Each of these articles has been the subject of substantial debate by the Supreme Court. In the case of Article 12, the court has held that it is only those bodies that are created by a statute, which enjoy their own lawmaking powers, and are pervasively dominated — financially, functionally, and administratively — by the government that can be described as a “State.” Practically, what this has meant is that private bodies, even if they were capable of invading fundamental rights, through acutely entrenched processes of discrimination, would not be held accountable for such violations. Even Article 226, which grants the high courts the authority to issue writs, has been circumscribed to include within its jurisdiction only those authorities that perform overwhelmingly public functions. But even these bodies would not be bound by many of the fundamental rights— such as the right to equality — but would be governed only by other constitutional and statutory rights specifically guaranteed against them, and the more general common law principles of reasonableness and fairness in administrative action.

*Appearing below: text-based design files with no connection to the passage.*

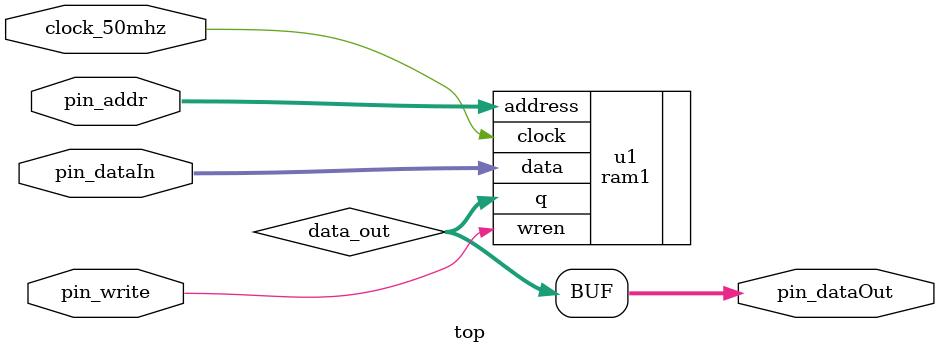
<source format=v>
module top(clock_50mhz,
				pin_addr,
				pin_dataOut,
				pin_write,
				pin_dataIn,
				);

				
input clock_50mhz;						// DAU VAO XUNG CLOCK
input	[7:0]	pin_addr;					// DAU VAO DIA CHI
input	pin_write;							// CHON CHE DO DOC, GHI - 0 DOC 1 GHI
input [7:0]	pin_dataIn;					//	DU LIEU DAU VAO 
output	[7:0]	pin_dataOut;			// DAU RA DU LIEU		
				
wire [7:0]	data_out;					// BIEN DU LIEU DAU RA


// KHOI TAO MODULE CON

ram1	u1(
			.address(pin_addr),			// Dia chi
			.clock(clock_50mhz),			// xung clock
			.data(pin_dataIn),			// Data in
			.wren(pin_write),				// chan dieu khien - 0 doc 1 ghi
			.q(data_out)					// dau ra du lieu
			);			
				
				
assign pin_dataOut = data_out;		// GAN CHAN DATA OUT VOI BIEN DAU RA			

					
endmodule			
				
/*				
module ram1 (
	address,
	clock,
	data,
	wren,
	q);
*/
</source>
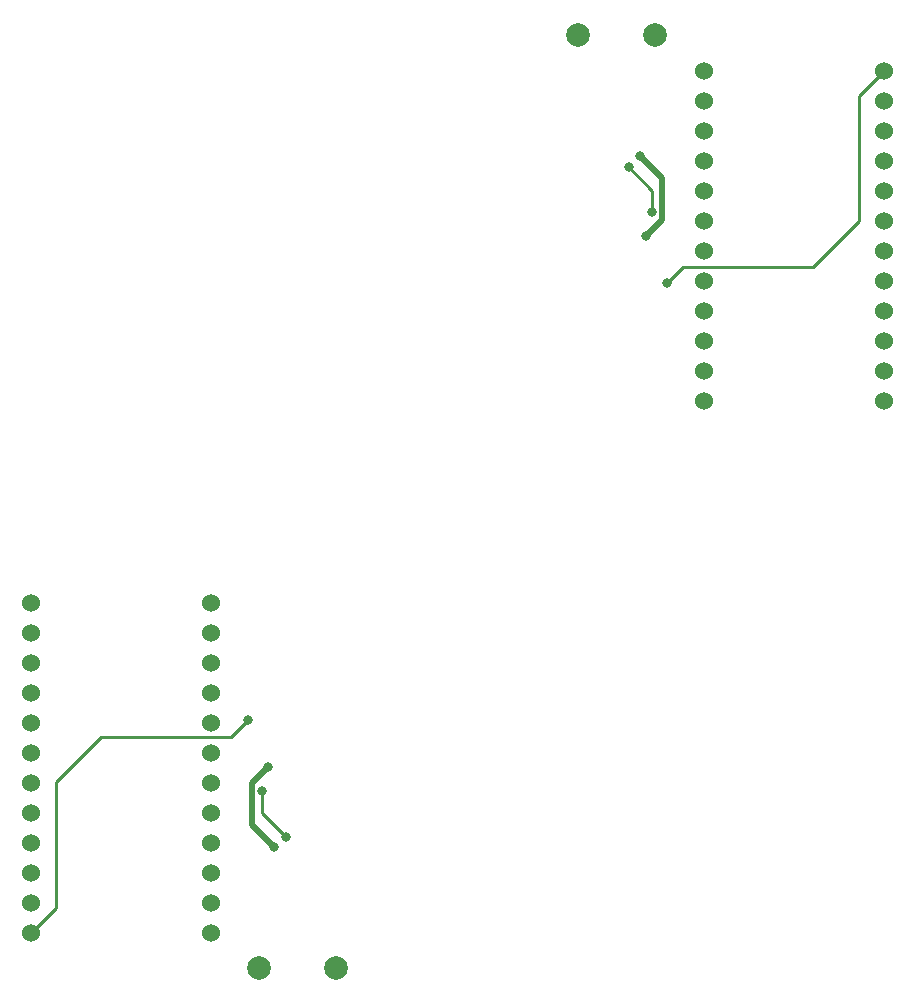
<source format=gtl>
G04 #@! TF.GenerationSoftware,KiCad,Pcbnew,5.1.8*
G04 #@! TF.CreationDate,2020-12-11T01:20:56+09:00*
G04 #@! TF.ProjectId,hikari,68696b61-7269-42e6-9b69-6361645f7063,rev?*
G04 #@! TF.SameCoordinates,Original*
G04 #@! TF.FileFunction,Copper,L1,Top*
G04 #@! TF.FilePolarity,Positive*
%FSLAX46Y46*%
G04 Gerber Fmt 4.6, Leading zero omitted, Abs format (unit mm)*
G04 Created by KiCad (PCBNEW 5.1.8) date 2020-12-11 01:20:56*
%MOMM*%
%LPD*%
G01*
G04 APERTURE LIST*
G04 #@! TA.AperFunction,ComponentPad*
%ADD10C,1.524000*%
G04 #@! TD*
G04 #@! TA.AperFunction,ComponentPad*
%ADD11C,2.000000*%
G04 #@! TD*
G04 #@! TA.AperFunction,ViaPad*
%ADD12C,0.800000*%
G04 #@! TD*
G04 #@! TA.AperFunction,Conductor*
%ADD13C,0.250000*%
G04 #@! TD*
G04 #@! TA.AperFunction,Conductor*
%ADD14C,0.500000*%
G04 #@! TD*
G04 APERTURE END LIST*
D10*
X108108600Y-123478000D03*
X108108600Y-120938000D03*
X108108600Y-118398000D03*
X108108600Y-115858000D03*
X108108600Y-113318000D03*
X108108600Y-110778000D03*
X108108600Y-108238000D03*
X108108600Y-105698000D03*
X108108600Y-103158000D03*
X108108600Y-100618000D03*
X108108600Y-98078000D03*
X108108600Y-95538000D03*
X92888600Y-95538000D03*
X92888600Y-98078000D03*
X92888600Y-100618000D03*
X92888600Y-103158000D03*
X92888600Y-105698000D03*
X92888600Y-108238000D03*
X92888600Y-110778000D03*
X92888600Y-113318000D03*
X92888600Y-115858000D03*
X92888600Y-118398000D03*
X92888600Y-120938000D03*
X92888600Y-123478000D03*
D11*
X112250000Y-126500000D03*
X118750000Y-126500000D03*
X139250000Y-47500000D03*
X145750000Y-47500000D03*
D10*
X165111400Y-50522000D03*
X165111400Y-53062000D03*
X165111400Y-55602000D03*
X165111400Y-58142000D03*
X165111400Y-60682000D03*
X165111400Y-63222000D03*
X165111400Y-65762000D03*
X165111400Y-68302000D03*
X165111400Y-70842000D03*
X165111400Y-73382000D03*
X165111400Y-75922000D03*
X165111400Y-78462000D03*
X149891400Y-78462000D03*
X149891400Y-75922000D03*
X149891400Y-73382000D03*
X149891400Y-70842000D03*
X149891400Y-68302000D03*
X149891400Y-65762000D03*
X149891400Y-63222000D03*
X149891400Y-60682000D03*
X149891400Y-58142000D03*
X149891400Y-55602000D03*
X149891400Y-53062000D03*
X149891400Y-50522000D03*
D12*
X111250000Y-105500000D03*
X113000000Y-109500000D03*
X113500000Y-116250000D03*
X112500000Y-111500000D03*
X114500000Y-115350000D03*
X146750000Y-68500000D03*
X145000000Y-64500000D03*
X144500000Y-57750000D03*
X143500000Y-58650000D03*
X145500000Y-62500000D03*
D13*
X92888600Y-123478000D02*
X95000000Y-121366600D01*
X109850013Y-106899987D02*
X111250000Y-105500000D01*
X98850013Y-106899987D02*
X109850013Y-106899987D01*
X95000000Y-121366600D02*
X95000000Y-110750000D01*
X95000000Y-110750000D02*
X98850013Y-106899987D01*
D14*
X113500000Y-116250000D02*
X111649999Y-114399999D01*
X111649999Y-110850001D02*
X113000000Y-109500000D01*
X111649999Y-114399999D02*
X111649999Y-110850001D01*
D13*
X114500000Y-115350000D02*
X112500000Y-113350000D01*
X112500000Y-113350000D02*
X112500000Y-111500000D01*
X148149987Y-67100013D02*
X146750000Y-68500000D01*
X159149987Y-67100013D02*
X148149987Y-67100013D01*
X163000000Y-63250000D02*
X159149987Y-67100013D01*
X163000000Y-52633400D02*
X163000000Y-63250000D01*
X165111400Y-50522000D02*
X163000000Y-52633400D01*
D14*
X146350001Y-63149999D02*
X145000000Y-64500000D01*
X146350001Y-59600001D02*
X146350001Y-63149999D01*
X144500000Y-57750000D02*
X146350001Y-59600001D01*
D13*
X145500000Y-60650000D02*
X145500000Y-62500000D01*
X143500000Y-58650000D02*
X145500000Y-60650000D01*
M02*

</source>
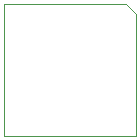
<source format=gbr>
%FSLAX34Y34*%
%MOMM*%
%LNOUTLINE*%
G71*
G01*
%ADD10C,0.100*%
%LPD*%
G54D10*
X78541Y892135D02*
X78541Y798034D01*
X190538Y798034D01*
X190538Y901662D01*
X182166Y910034D01*
X78541Y910034D01*
X78541Y892135D01*
M02*

</source>
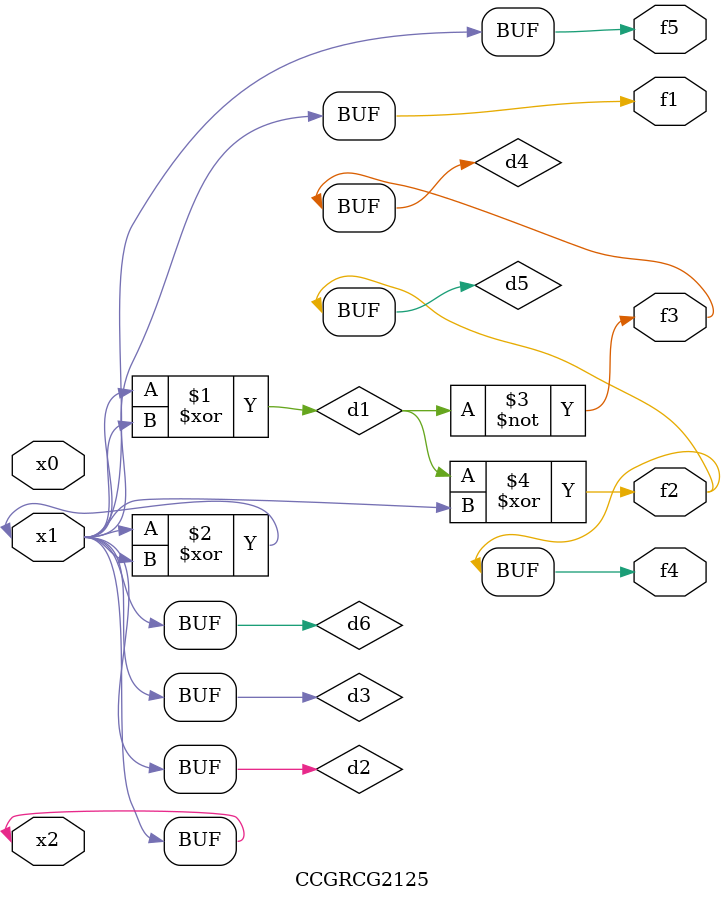
<source format=v>
module CCGRCG2125(
	input x0, x1, x2,
	output f1, f2, f3, f4, f5
);

	wire d1, d2, d3, d4, d5, d6;

	xor (d1, x1, x2);
	buf (d2, x1, x2);
	xor (d3, x1, x2);
	nor (d4, d1);
	xor (d5, d1, d2);
	buf (d6, d2, d3);
	assign f1 = d6;
	assign f2 = d5;
	assign f3 = d4;
	assign f4 = d5;
	assign f5 = d6;
endmodule

</source>
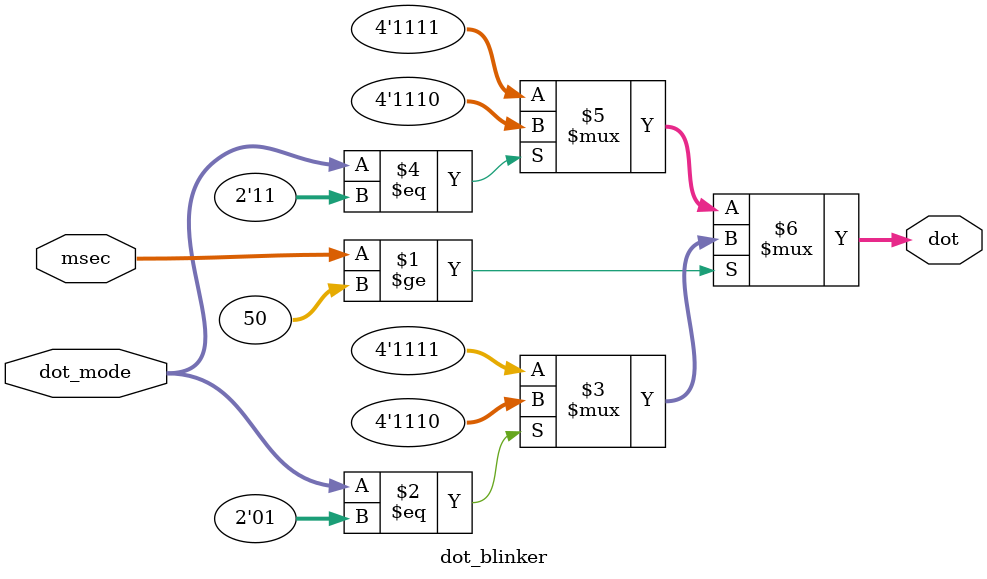
<source format=v>
`timescale 1ns / 1ps

module fnd_controller (
    input clk,
    input rst,
    input sw_mode, // 시분초
    input [1:0]dot_mode, // 시계모드일떄만
    input [6:0] data_1_10,
    input [6:0] data_100_1000,
    input [6:0] data_1_10_2,
    input [6:0] data_100_1000_2,
    output [7:0] fnd_font,
    output [3:0] fnd_comm
);
    wire [3:0] w_dot;
    wire [3:0] w_bcd, 
               w_data_1, w_data_10, 
               w_data_100, w_data_1000,
               w_data_1_2, w_data_10_2, 
               w_data_100_2, w_data_1000_2;

    wire w_clk_100hz;
    wire [2:0] w_seg_sel;
    wire [3:0] w_data, w_data_2;
    
    clk_divider U_Clk_Divider (
        .clk(clk),
        .rst(rst),
        .o_clk(w_clk_100hz)
    );



    
    counter_8 U_Counter_8 (
        .clk  (w_clk_100hz),
        .rst(rst),
        .o_sel(w_seg_sel)
    );

    decoder_3x8 U_decoder_3x8 (
        .seg_sel (w_seg_sel),
        .seg_comm(fnd_comm)
    );

    digit_splitter #(.BIT_WIDTH(7)) U_Digit_Splitter_msec (
        .bcd(data_1_10),
        .digit_1(w_data_1),
        .digit_10(w_data_10)
    );
    
    digit_splitter #(.BIT_WIDTH(7)) U_Digit_Splitter_sec (
        .bcd(data_100_1000),
        .digit_1(w_data_100),
        .digit_10(w_data_1000)
    );

    digit_splitter #(.BIT_WIDTH(7)) U_Digit_Splitter_min (
        .bcd(data_1_10_2),
        .digit_1(w_data_1_2),
        .digit_10(w_data_10_2)
    );

    digit_splitter #(.BIT_WIDTH(7)) U_Digit_Splitter_hour (
        .bcd(data_100_1000_2),
        .digit_1(w_data_100_2),
        .digit_10(w_data_1000_2)
    );

    dot_blinker U_dot_blinker(
    .msec(msec), 
    .dot_mode(dot_mode),    
    .dot(w_dot)   
    );


    mux_8x1 U_Mux_8x1_stopwatch(
        .sel(w_seg_sel),
        .digit_0(w_data_1), // ?��?�� ?��?�� ?��?�� 4?���?
        .digit_1(w_data_10),
        .digit_2(w_data_100),
        .digit_3(w_data_1000),
        .digit_4(4'hf),  // dot �? 뿌리�? ?��?�� 4?���?
        .digit_5(4'hf),
        .digit_6(w_dot),
        .digit_7(4'hf),    
        .bcd(w_data)
    );

     mux_8x1 U_Mux_8x1_clock(
        .sel(w_seg_sel),
        .digit_0(w_data_1_2), // ?��?�� ?��?�� ?��?�� 4?���?
        .digit_1(w_data_10_2),
        .digit_2(w_data_100_2),
        .digit_3(w_data_1000_2),
        .digit_4(4'hf),  // dot �? 뿌리�? ?��?�� 4?���?
        .digit_5(4'hf),
        .digit_6(w_dot),
        .digit_7(4'hf),    
        .bcd(w_data_2)
    );

    mux_2x1 U_mux_2x1_stopwatch_clock(
        .sw_mode(sw_mode),
        .data(w_data),
        .data_2(w_data_2),
        .bcd(w_bcd)
    );

    bcdtoseg U_bcdtoseg(
        .bcd(w_bcd), 
        .seg(fnd_font)
    );


endmodule


// horizental frame 
module clk_divider (
    input  clk,
    input  rst,
    output o_clk
);
    parameter FCOUNT = 100_000 ;// ?��름을 ?��?��?��?��?�� ?��?��.
    // $clog2 : ?���? ?��???��?��?�� ?��?��?�� 비트?�� 계산
    reg [$clog2(FCOUNT)-1:0] r_counter;
    reg r_clk;
    assign o_clk = r_clk;

    always @(posedge clk, posedge rst) begin
        if (rst) begin  // 
            r_counter <= 0;  // 리셋?��?��
            r_clk <= 1'b0;
        end else begin
            // clock divide 계산, 100Mhz -> 200hz
            if (r_counter == FCOUNT - 1) begin
                r_counter <= 0;
                r_clk <= 1'b1;  // r_clk : 0->1
            end else begin
                r_counter <= r_counter + 1;
                r_clk <= 1'b0;  // r_clk : 0?���? ?���?.;
            end
        end
    end

endmodule

module counter_8 (
    input        clk,
    input        rst,
    output [2:0] o_sel
);

    reg [2:0] r_counter;
    assign o_sel = r_counter;

    always @(posedge clk, posedge rst) begin
        if (rst) begin
            r_counter <= 0;
        end else begin
            r_counter <= r_counter + 1;
        end
    end


endmodule

module decoder_3x8 (
    input [2:0] seg_sel,
    output reg [3:0] seg_comm
);

    always @(seg_sel) begin
        case (seg_sel)
            3'b000:   seg_comm = 4'b1110;
            3'b001:   seg_comm = 4'b1101;
            3'b010:   seg_comm = 4'b1011;
            3'b011:   seg_comm = 4'b0111;
            3'b100:   seg_comm = 4'b1110;
            3'b101:   seg_comm = 4'b1101;
            3'b110:   seg_comm = 4'b1011;
            3'b111:   seg_comm = 4'b0111;
            default:  seg_comm = 4'b1111;
        endcase
    end

endmodule

module digit_splitter #(parameter BIT_WIDTH = 7) (
    input  [BIT_WIDTH -1:0] bcd,
    output [3:0] digit_1,
    output [3:0] digit_10
);
    assign digit_1 = bcd % 10;  // 10?�� 1?�� ?���?
    assign digit_10 = bcd / 10 % 10;  // 10?�� 10?�� ?���?
endmodule

module mux_8x1 (
    input  [2:0] sel,
    input  [3:0] digit_0,
    input  [3:0] digit_1,
    input  [3:0] digit_2,
    input  [3:0] digit_3,
    input  [3:0] digit_4,
    input  [3:0] digit_5,
    input  [3:0] digit_6,
    input  [3:0] digit_7,    
    output reg [3:0] bcd
);
   
    // * : input 모두 감시, ?��?���? 개별 ?��?�� ?��?�� ?�� ?�� ?��?��.
    // alwasys : ?��?�� 감시?��?�� @?��벤트 ?��?���? ()?�� �??���? ?��?���?, begin - end�? ?��?��?��?��.
    always @(*) begin
        case (sel)
            3'b000 : bcd = digit_0;
            3'b001 : bcd = digit_1;
            3'b010 : bcd = digit_2;
            3'b011 : bcd = digit_3;
            3'b100 : bcd = digit_4;
            3'b101 : bcd = digit_5;
            3'b110 : bcd = digit_6;
            3'b111 : bcd = digit_7;
            default: bcd = 4'hx;
        endcase
    end

endmodule

module mux_2x1(
    input sw_mode,
    input [3:0] data,
    input [3:0] data_2,
    output reg [3:0] bcd
);
    always @(*) begin
        case(sw_mode)
            1'b0 : bcd = data; 
            1'b1 : bcd = data_2;
            default : bcd = 4'hf;
        endcase
    end
endmodule

/*
module mux_4x1 (
    input  [1:0] sel,
    input  [3:0] digit_1,
    input  [3:0] digit_10,
    input  [3:0] digit_100,
    input  [3:0] digit_1000,
    output [3:0] bcd
);
    reg [3:0] r_bcd;
    assign bcd = r_bcd;
    // * : input 모두 감시, ?��?���? 개별 ?��?�� ?��?�� ?�� ?�� ?��?��.
    // alwasys : ?��?�� 감시?��?�� @?��벤트 ?��?���? ()?�� �??���? ?��?���?, begin - end�? ?��?��?��?��.
    always @(sel, digit_1, digit_10, digit_100, digit_1000) begin
        case (sel)
            2'b00:   r_bcd = digit_1;
            2'b01:   r_bcd = digit_10;
            2'b10:   r_bcd = digit_100;
            2'b11:   r_bcd = digit_1000;
            default: r_bcd = 4'bx;
        endcase
    end

endmodule
*/
module bcdtoseg (
    input [3:0] bcd,  // [3:0] sum �? 
    output reg [7:0] seg
);
    // always 구문 출력?���? reg type?�� �??��?�� ?��?��.
    always @(bcd) begin

        case (bcd)
            4'h0: seg = 8'hc0;
            4'h1: seg = 8'hF9;
            4'h2: seg = 8'hA4;
            4'h3: seg = 8'hB0;
            4'h4: seg = 8'h99;
            4'h5: seg = 8'h92;
            4'h6: seg = 8'h82;
            4'h7: seg = 8'hf8;
            4'h8: seg = 8'h80;
            4'h9: seg = 8'h90;
            4'hA: seg = 8'h88;
            4'hB: seg = 8'h83;
            4'hC: seg = 8'hc6;
            4'hD: seg = 8'ha1;
            4'hE: seg = 8'h7f;
            4'hF: seg = 8'hff;
            default: seg = 8'hff;
        endcase
    end
endmodule


module dot_blinker(
    input [1:0]dot_mode,
    input [6:0]msec,    
    output [3:0]dot  
);

    assign dot = (msec >= 50 ) ? ((dot_mode == 2'b01) ? 4'hE : 4'hF) : (dot_mode == 2'b11) ? 4'hE : 4'hF;
endmodule


</source>
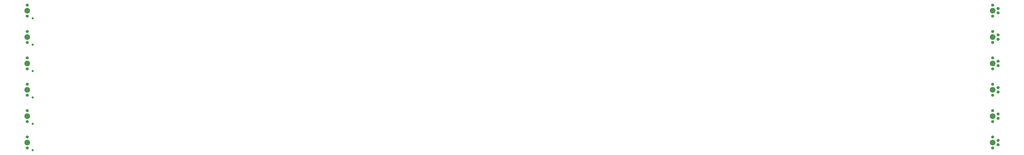
<source format=gbr>
G04 EAGLE Gerber RS-274X export*
G75*
%MOMM*%
%FSLAX34Y34*%
%LPD*%
%INSoldermask Bottom*%
%IPPOS*%
%AMOC8*
5,1,8,0,0,1.08239X$1,22.5*%
G01*
%ADD10C,3.251200*%
%ADD11C,1.727200*%
%ADD12C,1.259600*%


D10*
X5585460Y57150D03*
X33020Y57150D03*
D11*
X5585460Y88900D03*
X5585460Y25400D03*
X33020Y88900D03*
X33020Y25400D03*
D10*
X5585460Y209550D03*
X33020Y209550D03*
D11*
X5585460Y241300D03*
X5585460Y177800D03*
X33020Y241300D03*
X33020Y177800D03*
D10*
X5585460Y361950D03*
X33020Y361950D03*
D11*
X5585460Y393700D03*
X5585460Y330200D03*
X33020Y393700D03*
X33020Y330200D03*
D10*
X5585460Y514350D03*
X33020Y514350D03*
D11*
X5585460Y546100D03*
X5585460Y482600D03*
X33020Y546100D03*
X33020Y482600D03*
D10*
X5585460Y666750D03*
X33020Y666750D03*
D11*
X5585460Y698500D03*
X5585460Y635000D03*
X33020Y698500D03*
X33020Y635000D03*
D10*
X5585460Y819150D03*
X33020Y819150D03*
D11*
X5585460Y850900D03*
X5585460Y787400D03*
X33020Y850900D03*
X33020Y787400D03*
D12*
X64770Y12700D03*
D11*
X5617210Y44450D03*
X5617210Y69850D03*
D12*
X64770Y165100D03*
D11*
X5617210Y196850D03*
X5617210Y222250D03*
D12*
X64770Y317500D03*
D11*
X5617210Y349250D03*
X5617210Y374650D03*
D12*
X64770Y469900D03*
D11*
X5617210Y501650D03*
X5617210Y527050D03*
D12*
X64770Y622300D03*
D11*
X5617210Y654050D03*
X5617210Y679450D03*
D12*
X64770Y774700D03*
D11*
X5617210Y806450D03*
X5617210Y831850D03*
M02*

</source>
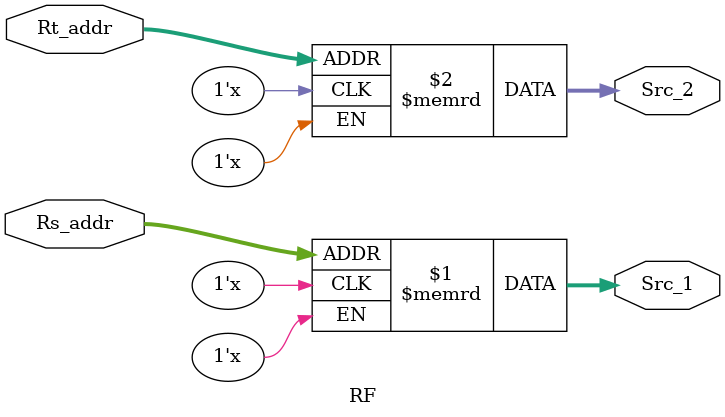
<source format=v>
/*
 *	Template for Homework 1
 *	Copyright (C) 2022  Chen Chia Yi or any person belong ESSLab.
 *	All Right Reserved.
 *
 *	This program is free software: you can redistribute it and/or modify
 *	it under the terms of the GNU General Public License as published by
 *	the Free Software Foundation, either version 3 of the License, or
 *	(at your option) any later version.
 *
 *	This program is distributed in the hope that it will be useful,
 *	but WITHOUT ANY WARRANTY; without even the implied warranty of
 *	MERCHANTABILITY or FITNESS FOR A PARTICULAR PURPOSE.  See the
 *	GNU General Public License for more details.
 *
 *	You should have received a copy of the GNU General Public License
 *	along with this program.  If not, see <https://www.gnu.org/licenses/>.
 *
 *	This file is for people who have taken the cource (1102 Computer
 *	Organizarion) to use.
 *	We (ESSLab) are not responsible for any illegal use.
 *
 */

/*
 * Declaration of Register File for this project.
 * CAUTION: DONT MODIFY THE NAME.
 */
module RF(
	//Inputs
	input [4:0] Rs_addr,
	input [4:0] Rt_addr,
	//Outputs
	output [31:0] Src_1,
	output [31:0] Src_2

);
	/* 
	 * Declaration of inner register.
	 * CAUTION: DONT MODIFY THE NAME AND SIZE.
	 */
	reg [31:0] R[0:31];

	assign Src_1 = R[Rs_addr];
	assign Src_2 = R[Rt_addr];
endmodule

</source>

Inroads into fundamental rights

The question of whether the BCCI is “State” for the purposes of Article 12 was already conclusively determined in 2005 by the Supreme Court in a case initiated by Zee Telefilms Ltd. Here, a five-judge bench found that the BCCI was not an instrumentality of the State, and was therefore not subject to most of the fundamental rights guaranteed by the Constitution. This also meant that petitioners aggrieved by a decision of the Board could usually not approach the Supreme Court directly for relief. What the ruling ignored however is the fact that some private authorities, such as the BCCI, which exercise public functions independent of governmental regulation, could use their monopolistic position to make critical inroads into fundamental rights, particularly by curbing access to livelihood or to a public resource that citizens are ordinarily entitled to use. The danger in such an approach was, in fact, recognised as far back as in 1787 by Lord Chief Justice Hale in his treatise, De Portibus Malis, where he wrote that when private property is “affected with a public interest, it ceases to be juris privati only.”

Therefore, in the recent litigation initiated by the Cricket Association of Bihar, the Supreme Court, although bound by its earlier decision in Zee Telefilms , is correct in holding that the BCCI is amenable to judicial review under Article 226. It now becomes incumbent upon the Board to act with a sense of fairness and equity, and to ensure that it does not abuse its dominant position.

Some fear that this decision of the Supreme Court would open up the floodgates, bringing a number of societies and other such private associations within the courts’ powers of judicial review. But, as the English barrister Michael Beloff once wrote, “It is an argument, which intellectually has little to commend it… For it is often the case that once the courts have shown the willingness to intervene, the standards of the bodies at risk of their intervention tend to improve.”

Common law has historically imposed a duty on those exercising powers of monopoly — whether self-arrogated or through governmental intervention — to act fairly and reasonably. Our courts must now extend this rationale to hold not only the BCCI accountable, but also other such private associations, which in exercise of monopolistic powers, impinge upon the citizenry’s most basic civil liberties.

(Suhrith Parthasarathy is an advocate practising in the Madras High Court.)